On 11/20/19 4:33 PM, Paul Theodoropoulos via devel wrote:
> Just a shot in the dark, but it looks to me like an errant
> overly-greedy cron job or systemd timer - perhaps something else is
> polling the serial port on a schedule. If you set up hourly graphs you
> might be able to correlate it with something else firing on the server
> at those intervals.

On 11/20/19 6:33 PM, Gary E. Miller via devel wrote:
> Check your crontab, and other recurrent jobs.  Those are way too large
> for an idle server.  Could be a remote cronjob doing something like a 
> log pull or other test.

This is a physical server that is idle other than ntpd. It _is_ serving
NTP to the public pool, so there's a fair amount of load there. FWIW,
ntpd is 25-30% CPU. Both systems are the same in these respects.

At 23:10 UTC, I stopped cron and ALL systemd timers. At 03:55 UTC, I
re-ran the ntpviz daily job. I ran it again at 04:03 just to get the
04:00 label on the graph. There was no change in the pattern from 22:00
to 04:00.

>> Another idea might be to switch to the PPS refclock on ntp2 to see if
>> it behaves similarly with the ublox PPS.
> My bet is that it does.

I'll look into this, but this will take a bit longer to get useful results.

>> As a second question, if you look at the ntp2 weekly graphs, there is
>> a single huge transient.
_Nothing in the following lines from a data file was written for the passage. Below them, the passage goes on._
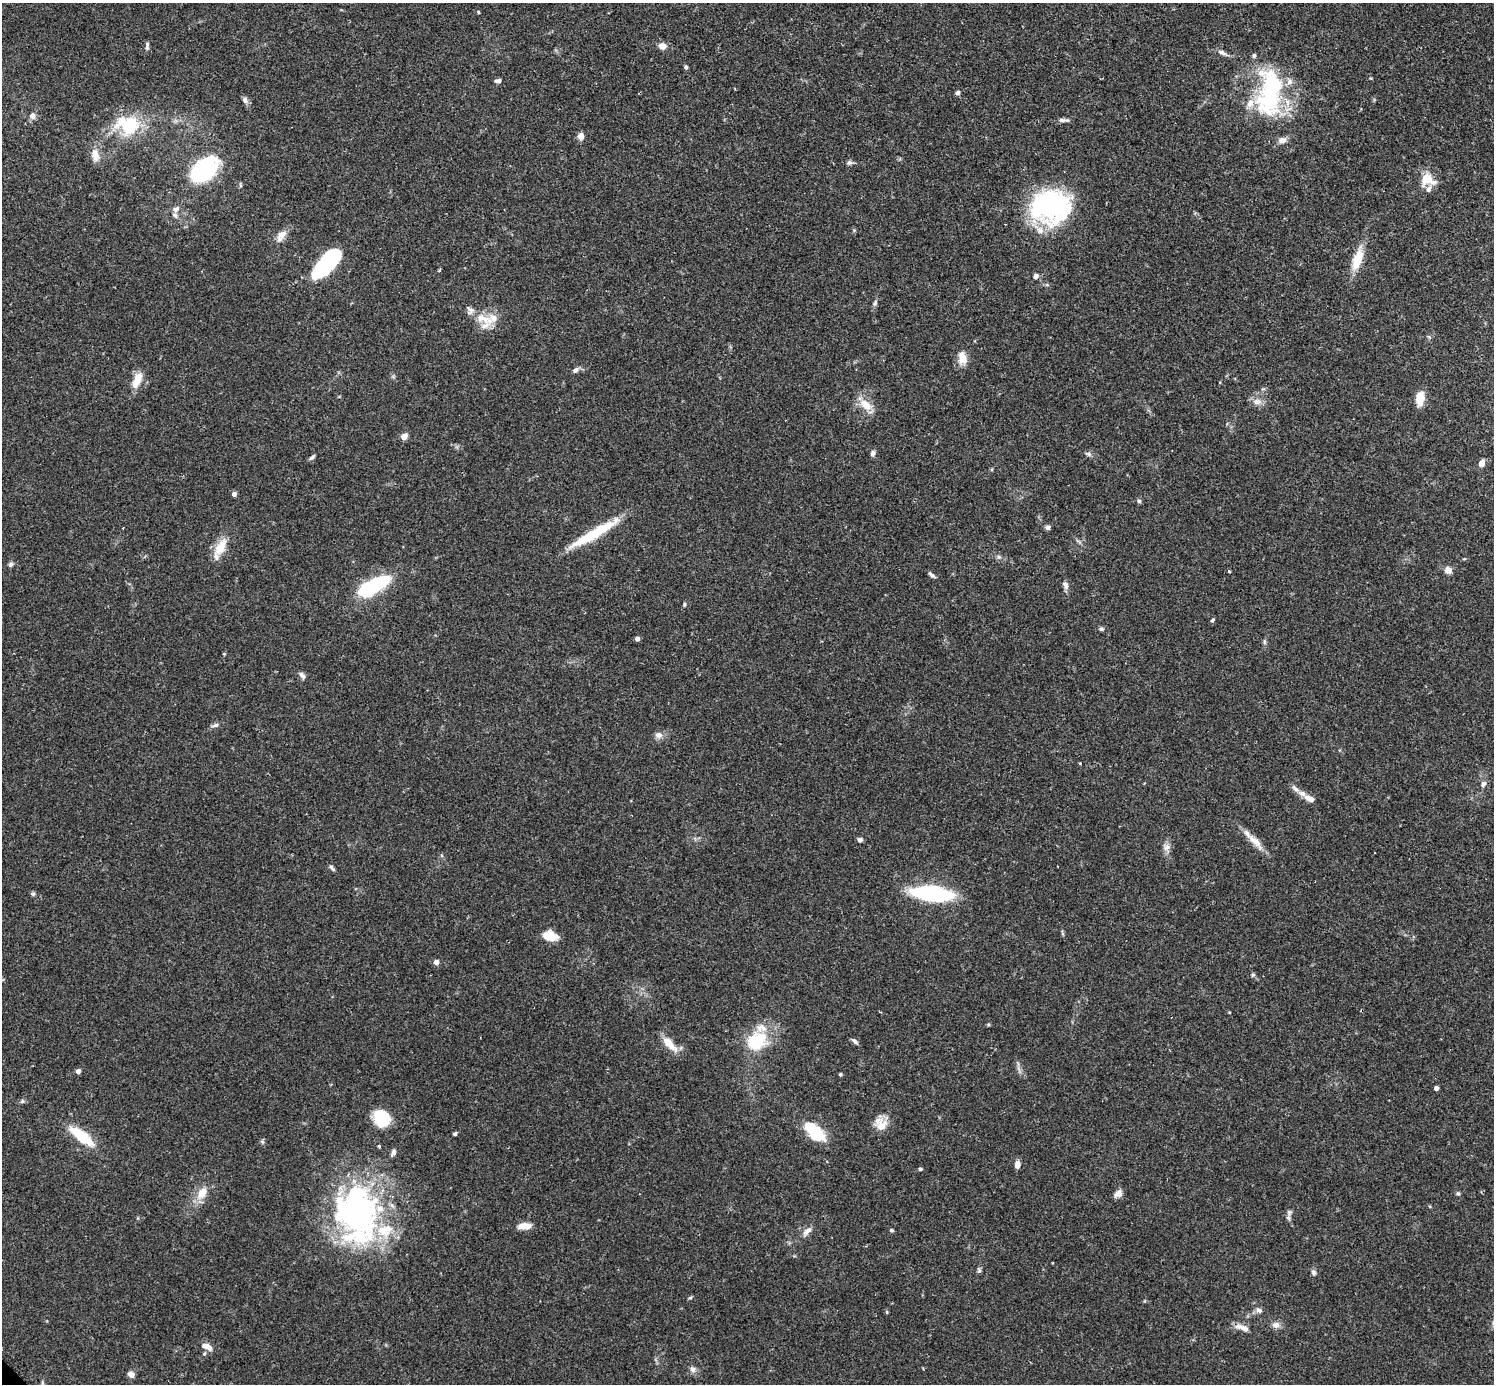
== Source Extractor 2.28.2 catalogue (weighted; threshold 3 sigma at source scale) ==
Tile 10 of 4 x 4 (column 2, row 3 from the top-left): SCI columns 1533-3024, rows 1573-2954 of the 6041 x 6041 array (HDU 1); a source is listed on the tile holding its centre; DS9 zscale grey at full resolution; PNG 1496 x 1386 px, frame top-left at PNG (2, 3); no overlay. Shown black and unused: <1% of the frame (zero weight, under 2 of 3 exposures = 2% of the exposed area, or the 3 px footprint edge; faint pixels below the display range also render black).
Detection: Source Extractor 2.28.2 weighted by HDU 2 'WHT'; one run over the whole footprint, this tile lists its part. Background 0.102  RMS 0.0058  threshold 0.0261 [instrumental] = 3 sigma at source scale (4.5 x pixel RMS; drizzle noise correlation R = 1.50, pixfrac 1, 0.05/0.05 arcsec/px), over >= 5 px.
Any idea what that might be? I've seen these
>> about once or twice a week since I put this in a couple weeks ago:
>> https://ntp2.wiktel.com/week/
> Usually some sort of kernel stall.  Likely some big job, or a backup,
> happened during those events.  Less likely, but very possible, a disk
> drive or NFS mount hung the entire system for 50 ms.

No NFS on this system. In terms of disks, it's a pair of SATA SSDs
connected to the motherboard in an ext4-on-LVM-on-MD configuration.

> Also check the ntpd is locked to your PPS during the events.

Is there a way to check that retroactively?